张指挥没想到拍马屁拍到马蹄子上,这啪啪的打脸打的。
张之极一脸惶恐,赶紧下跪道:“为臣知错了,请皇上恕罪!”
朱由校那个火啊!食指点着张之极,气的说不出话来。边上太监忙上前,缓和气氛道:
“皇上消消气。张指挥许是想给皇上多一些参照。省的皇上您看图纸累着了。”
“对对对!”张之极像是找到救命稻草,急忙认领公公的好意。
“你这个好意,朕消受不起!”天启帝怒气未消,“张之极,你给朕听好了:全给朕退回去,打那儿拿的还那儿,给朕依原样复原,否则,提头来见!”

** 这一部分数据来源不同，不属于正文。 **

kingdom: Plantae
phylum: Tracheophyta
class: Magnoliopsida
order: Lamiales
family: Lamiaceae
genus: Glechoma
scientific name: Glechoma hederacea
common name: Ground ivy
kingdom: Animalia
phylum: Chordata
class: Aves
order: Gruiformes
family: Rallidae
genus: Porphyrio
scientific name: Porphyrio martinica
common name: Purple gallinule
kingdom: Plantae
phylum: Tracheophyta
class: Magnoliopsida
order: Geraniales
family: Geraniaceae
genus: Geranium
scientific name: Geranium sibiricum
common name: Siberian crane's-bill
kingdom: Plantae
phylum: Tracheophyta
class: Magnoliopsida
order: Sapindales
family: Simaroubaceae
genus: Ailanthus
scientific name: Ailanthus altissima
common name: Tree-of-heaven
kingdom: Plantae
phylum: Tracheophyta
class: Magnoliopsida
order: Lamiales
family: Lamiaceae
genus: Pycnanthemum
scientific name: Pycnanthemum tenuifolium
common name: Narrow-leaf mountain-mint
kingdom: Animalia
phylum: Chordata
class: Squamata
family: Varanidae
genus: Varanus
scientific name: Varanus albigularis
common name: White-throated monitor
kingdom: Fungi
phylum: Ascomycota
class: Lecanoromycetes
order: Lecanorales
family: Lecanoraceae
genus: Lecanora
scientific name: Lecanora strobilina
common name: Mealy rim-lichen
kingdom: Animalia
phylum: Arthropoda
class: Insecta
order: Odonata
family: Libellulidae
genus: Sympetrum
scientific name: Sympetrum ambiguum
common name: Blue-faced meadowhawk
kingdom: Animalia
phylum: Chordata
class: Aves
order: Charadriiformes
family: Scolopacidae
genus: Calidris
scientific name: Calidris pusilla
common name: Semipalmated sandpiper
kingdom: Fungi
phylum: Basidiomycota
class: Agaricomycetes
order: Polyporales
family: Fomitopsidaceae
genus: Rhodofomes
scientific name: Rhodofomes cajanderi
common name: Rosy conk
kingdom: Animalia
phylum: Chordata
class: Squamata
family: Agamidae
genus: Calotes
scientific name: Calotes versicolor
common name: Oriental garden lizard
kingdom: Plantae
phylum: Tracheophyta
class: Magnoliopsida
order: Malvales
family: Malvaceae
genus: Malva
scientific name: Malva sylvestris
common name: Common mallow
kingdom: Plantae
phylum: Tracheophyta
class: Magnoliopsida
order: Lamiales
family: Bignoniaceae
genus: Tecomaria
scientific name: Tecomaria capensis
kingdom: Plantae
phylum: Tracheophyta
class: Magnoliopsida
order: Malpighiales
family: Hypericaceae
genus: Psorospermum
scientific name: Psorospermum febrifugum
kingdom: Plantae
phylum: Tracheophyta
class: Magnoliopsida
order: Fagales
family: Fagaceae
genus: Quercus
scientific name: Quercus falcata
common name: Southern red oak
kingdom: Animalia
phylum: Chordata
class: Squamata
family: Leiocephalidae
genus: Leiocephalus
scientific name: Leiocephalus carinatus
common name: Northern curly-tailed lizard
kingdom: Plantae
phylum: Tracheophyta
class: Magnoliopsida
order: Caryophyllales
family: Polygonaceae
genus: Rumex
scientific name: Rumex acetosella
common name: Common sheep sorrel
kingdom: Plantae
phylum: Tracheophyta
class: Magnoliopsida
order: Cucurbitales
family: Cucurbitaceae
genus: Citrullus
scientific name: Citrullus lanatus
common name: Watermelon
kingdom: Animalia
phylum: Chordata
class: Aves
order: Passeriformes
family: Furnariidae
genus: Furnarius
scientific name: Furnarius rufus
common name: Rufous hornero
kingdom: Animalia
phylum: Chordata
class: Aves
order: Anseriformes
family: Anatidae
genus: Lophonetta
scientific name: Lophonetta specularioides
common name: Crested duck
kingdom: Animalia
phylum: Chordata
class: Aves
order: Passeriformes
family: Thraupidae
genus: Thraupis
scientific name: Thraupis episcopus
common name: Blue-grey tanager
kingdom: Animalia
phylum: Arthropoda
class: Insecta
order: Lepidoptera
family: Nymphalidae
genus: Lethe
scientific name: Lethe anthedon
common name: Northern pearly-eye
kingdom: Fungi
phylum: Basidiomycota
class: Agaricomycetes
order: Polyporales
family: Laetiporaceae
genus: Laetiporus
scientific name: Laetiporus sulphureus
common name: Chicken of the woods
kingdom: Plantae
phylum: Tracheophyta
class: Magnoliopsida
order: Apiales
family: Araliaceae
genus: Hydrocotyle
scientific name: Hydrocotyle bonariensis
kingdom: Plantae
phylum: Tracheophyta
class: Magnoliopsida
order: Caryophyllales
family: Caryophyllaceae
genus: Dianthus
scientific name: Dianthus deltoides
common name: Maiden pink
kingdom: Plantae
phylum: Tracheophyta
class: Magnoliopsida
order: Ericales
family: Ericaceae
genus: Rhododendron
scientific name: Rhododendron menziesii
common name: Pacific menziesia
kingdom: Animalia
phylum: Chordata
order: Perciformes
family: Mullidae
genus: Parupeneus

张之极从未见过天启皇帝,对自己发如此大的脾气,忙不迭的磕头称是。自己原打算别出心裁,搬些原样回来,讨讨木匠皇帝的欢心。打错算盘了。
他只知爱木作的皇帝,对古人的木制技艺心向往之,青睐有加。却不知你张之极这么一搞,好端端的文物古迹分了家,那还有味道?有些古刹说不定是唐代建筑,真要是毁了,挨骂名的是天启皇帝。皇帝能不生气嘛!
张之极垂头丧气的出了紫禁城,身后三十车叠的满满当当的古建构建,讨债一般一路跟随。
被他毁坏的文物古迹,阴魂不散呐。
张指挥全得拉回家去好生照看。天启皇帝命他三日之内,便要原路返回,重新送回五台山,一座庙一座庙的修复。钱还得张之极自己出,不能问地方要。
张之极和亲随冯潇盘算一下,十五、六座寺庙,近三十处殿宇,修复银两少说也得十万两。他一个龙骧卫副指挥使,名气很好听,皇上跟前的亲随。可没多少实权,就没油水可捞呀。自己哪来那么多银子?少不得问英国公老爹开口。
这倒霉差事!
气势恢宏的英国公府,占据北新桥胡同整个阳面的街面。两百年的英国公府邸,从胡同外面看去,古朴端庄不失雅静,然隐隐有一股王者之气聚敛其中。古人有诗为证:
翼然重楼眺碧空——楼层超高!
参天古木临红墙——招贼攀爬!
鸣柳莺燕春日暖——作风问题!
浩荡皇恩国公门——专宠人妒!
反正总有人不待见。
张之极的三十辆马车一进北新桥胡同,便把国公府门口堵的严严实实。张之极无法,那些可是皇上稀罕之物,留在外头出差错不行。他只好请出管家来,命他将府邸的正大门打开,门槛先抬起来。好推马车进院子。
管家跑出来,口头唯唯诺诺的。心里头可不敢答应,早命人进里间请示国公爷去了。张之极正命下人着手拆门槛。只见英国公负着双手,一脸阴沉的走了出来。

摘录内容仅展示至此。